→ Consigne 1
Répondez brièvement à ces questions sur l'extrait :
(a) Quelle juridiction a rendu l'arrêt du 21 janvier ?
(b) À qui l'architecte confie-t-elle la maîtrise d'œuvre du projet de rénovation et d'extension ?
(c) Qui l'épouse assigne-t-elle en réparation de ses préjudices ?
→ Consigne 2
Dans l'extrait, recopiez tout le passage qui va de « Dans les faits, une » jusqu'à « quitte le chantier. », en substituant « le projet » à « le chantier ».
===== Extrait =====
Dans le domaine de la construction, les litiges liés à des désordres de nature décennale peuvent entraîner la prise en charge des travaux de reprise par l’assureur dommages-ouvrage.
Mais le coût de la souscription d’une assurance dommages-ouvrage ainsi que les frais de maîtrise d’œuvre peuvent-ils figurer dans ce poste de réparation ?
Pour répondre à cette interrogation, la Cour de cassation a, dans un arrêt du 21 janvier dernier, fait une application stricte du principe de réparation intégrale du préjudice.
Dans les faits, une architecte confie à son époux, également architecte, la maîtrise d’œuvre d’un projet de rénovation et d’extension d’une maison d’habitation.
A cette fin, celui-ci fait appel à plusieurs entreprises.
Entretemps, les époux divorcent et l’architecte quitte le chantier.
Se plaignant notamment de divers désordres, l’épouse assigne les différentes entreprises en réparation de ses préjudices, ainsi que son ex-époux en sa qualité de maître d’œuvre.
===== Données extraites =====
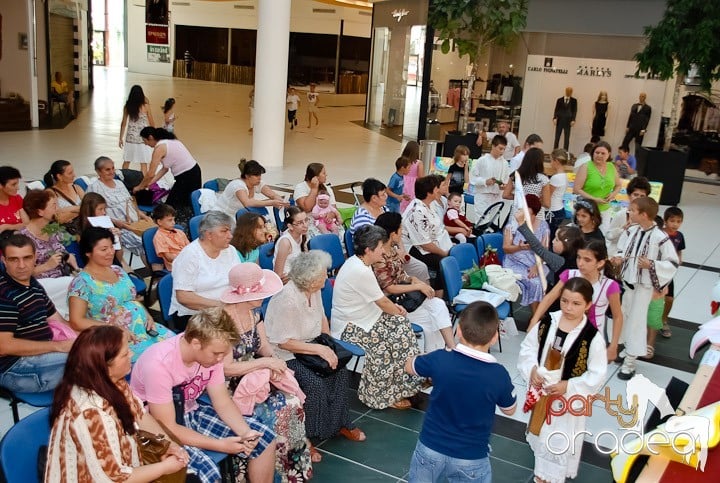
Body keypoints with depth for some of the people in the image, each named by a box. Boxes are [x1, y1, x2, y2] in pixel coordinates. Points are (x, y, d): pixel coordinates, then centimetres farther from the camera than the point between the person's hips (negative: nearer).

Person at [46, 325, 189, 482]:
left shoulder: (109, 381, -9)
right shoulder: (92, 413, -33)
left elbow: (140, 414, 6)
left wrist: (168, 444, -8)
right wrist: (164, 467, -16)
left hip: (120, 466, 7)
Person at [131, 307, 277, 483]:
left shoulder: (210, 351, -13)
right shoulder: (159, 365, -33)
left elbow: (223, 402, -4)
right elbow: (168, 428, -28)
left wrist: (245, 432, -21)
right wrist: (221, 445, -26)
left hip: (191, 412, 7)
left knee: (264, 437, -3)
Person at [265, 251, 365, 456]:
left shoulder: (314, 291, -3)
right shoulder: (287, 299, -28)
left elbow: (322, 318, 14)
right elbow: (284, 342, -25)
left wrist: (329, 346, 0)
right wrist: (320, 349, -27)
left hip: (308, 347, 8)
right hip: (285, 355, -8)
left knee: (341, 371, -10)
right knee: (315, 383, -27)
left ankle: (341, 423, 8)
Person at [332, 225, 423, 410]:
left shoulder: (356, 262, 2)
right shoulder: (361, 272, -28)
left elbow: (378, 295, 15)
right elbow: (382, 302, -17)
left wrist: (393, 306, 3)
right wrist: (398, 311, 1)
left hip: (357, 317, 9)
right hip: (350, 328, -9)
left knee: (400, 324, 2)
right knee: (397, 338, -9)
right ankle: (388, 394, 5)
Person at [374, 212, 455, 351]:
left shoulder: (393, 250, 8)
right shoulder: (378, 258, -20)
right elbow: (389, 288, -20)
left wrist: (420, 282, -6)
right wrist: (419, 286, -14)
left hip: (404, 296, 8)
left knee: (438, 304, -11)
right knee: (430, 319, -11)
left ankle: (453, 348, -12)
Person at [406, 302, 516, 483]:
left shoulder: (439, 359, -18)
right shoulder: (499, 374, -20)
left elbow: (409, 366, 6)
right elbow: (510, 410, 1)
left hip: (430, 449, 1)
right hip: (471, 459, -1)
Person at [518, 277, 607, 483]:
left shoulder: (592, 337, -23)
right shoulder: (547, 322, -12)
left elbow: (598, 375, -16)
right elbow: (527, 347, 1)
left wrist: (569, 386, -22)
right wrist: (532, 370, -15)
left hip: (569, 398, -4)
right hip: (542, 391, 4)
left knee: (561, 441, 12)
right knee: (540, 431, 25)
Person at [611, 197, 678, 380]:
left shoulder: (660, 238, -19)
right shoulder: (631, 230, -2)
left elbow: (673, 263, -12)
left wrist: (651, 265, -25)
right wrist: (618, 258, -8)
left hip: (643, 286, -6)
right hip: (626, 282, 6)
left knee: (636, 321, 2)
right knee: (624, 317, 16)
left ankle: (629, 362, 13)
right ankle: (627, 350, 36)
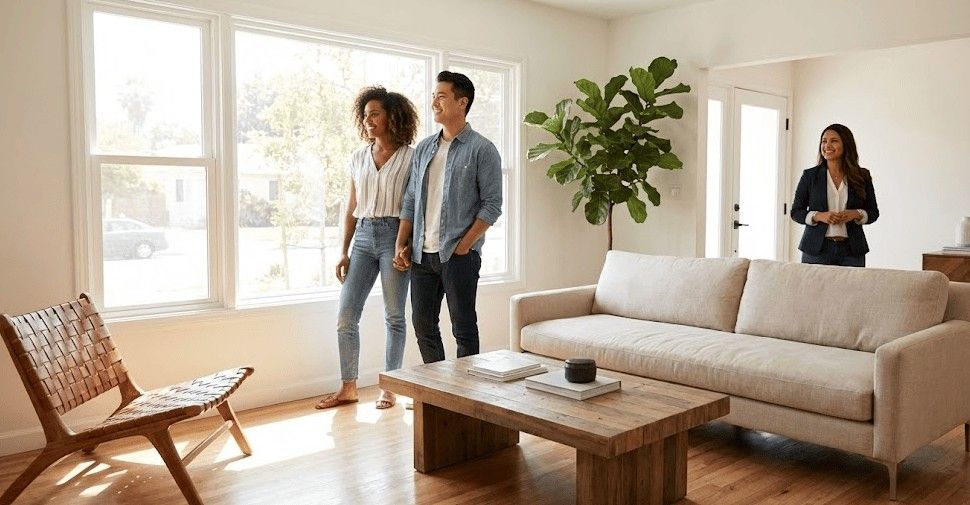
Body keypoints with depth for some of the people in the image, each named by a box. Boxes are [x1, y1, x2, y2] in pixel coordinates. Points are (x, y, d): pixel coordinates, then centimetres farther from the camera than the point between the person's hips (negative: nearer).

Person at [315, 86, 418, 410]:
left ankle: (389, 388, 15)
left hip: (394, 235, -5)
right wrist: (344, 252, 10)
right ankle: (348, 387, 13)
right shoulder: (358, 158, 12)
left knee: (394, 316, 3)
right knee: (345, 315, 2)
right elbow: (352, 209, 14)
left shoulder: (410, 157, -2)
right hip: (363, 237, 5)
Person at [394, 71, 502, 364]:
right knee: (423, 325, 11)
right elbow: (411, 200, 14)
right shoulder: (424, 148, 13)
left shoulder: (482, 150, -4)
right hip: (422, 253, 6)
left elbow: (492, 204, -8)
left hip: (459, 255, -6)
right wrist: (401, 246, 6)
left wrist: (463, 246, -13)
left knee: (463, 328, 3)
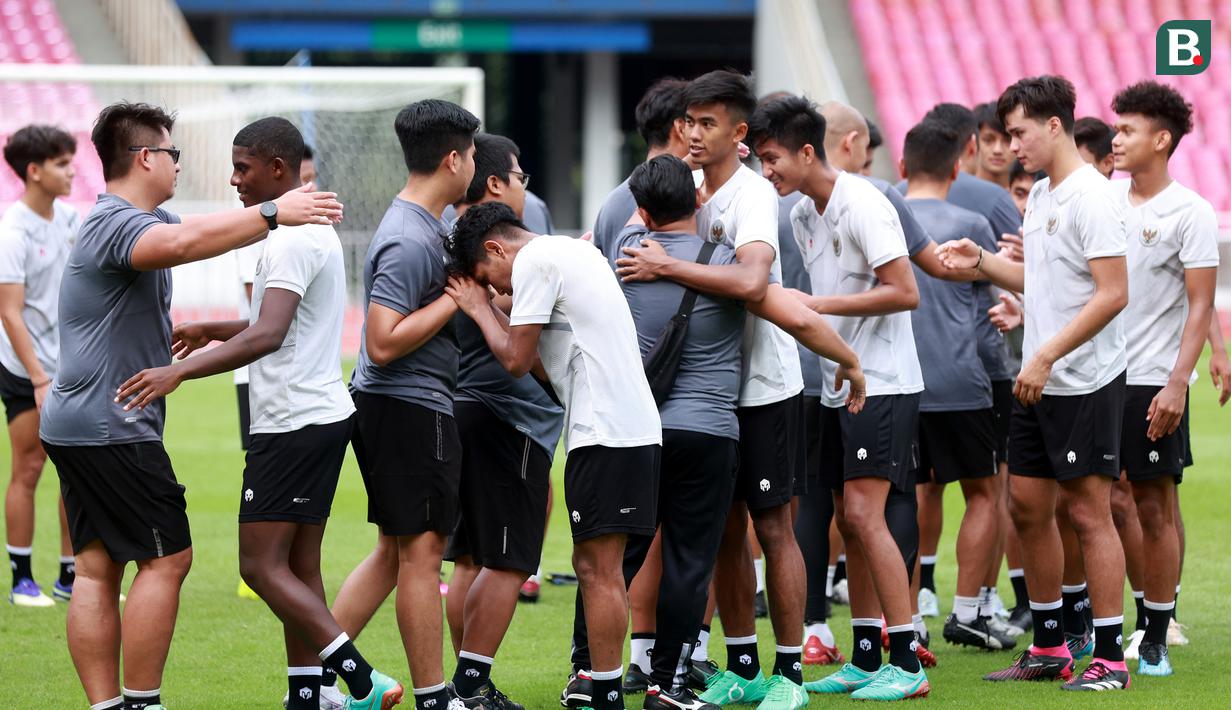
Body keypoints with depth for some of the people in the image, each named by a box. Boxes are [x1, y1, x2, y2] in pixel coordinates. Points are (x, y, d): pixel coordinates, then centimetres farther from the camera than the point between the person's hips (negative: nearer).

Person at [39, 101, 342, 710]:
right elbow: (182, 243, -38)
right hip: (113, 426, -10)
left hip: (74, 425, 10)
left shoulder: (132, 220, 17)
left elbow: (189, 232, 28)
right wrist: (271, 214, -39)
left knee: (96, 568, 6)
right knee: (165, 558, -5)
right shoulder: (117, 224, -17)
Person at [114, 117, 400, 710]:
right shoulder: (315, 229, 17)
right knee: (299, 568, 10)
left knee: (262, 565, -9)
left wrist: (180, 370, -34)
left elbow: (268, 336, -29)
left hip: (293, 424, -10)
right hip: (325, 416, 10)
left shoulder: (291, 240, -17)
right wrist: (210, 331, 31)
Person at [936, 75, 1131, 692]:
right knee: (1028, 506, 11)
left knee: (1088, 510, -6)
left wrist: (1047, 356, -22)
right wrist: (982, 262, 8)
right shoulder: (1040, 195, 13)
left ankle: (1110, 657, -1)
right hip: (1038, 384, 9)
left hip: (1084, 382, -9)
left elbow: (1112, 294, -21)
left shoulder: (1090, 197, -15)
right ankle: (1049, 647, 21)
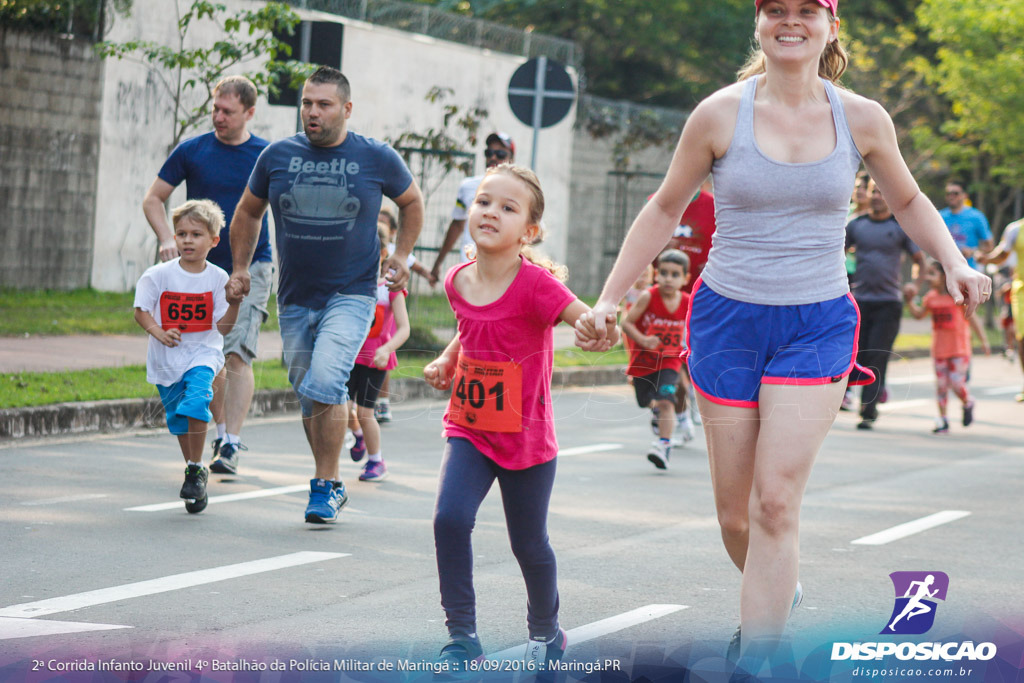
=====
→ Corrigé 1
(a) La Cour de cassation.
(b) À son époux, également architecte.
(c) Les différentes entreprises, ainsi que son ex-époux en sa qualité de maître d'œuvre.

→ Corrigé 2
Dans les faits, une architecte confie à son époux, également architecte, la maîtrise d’œuvre d’un projet de rénovation et d’extension d’une maison d’habitation.
A cette fin, celui-ci fait appel à plusieurs entreprises.
Entretemps, les époux divorcent et l’architecte quitte le projet.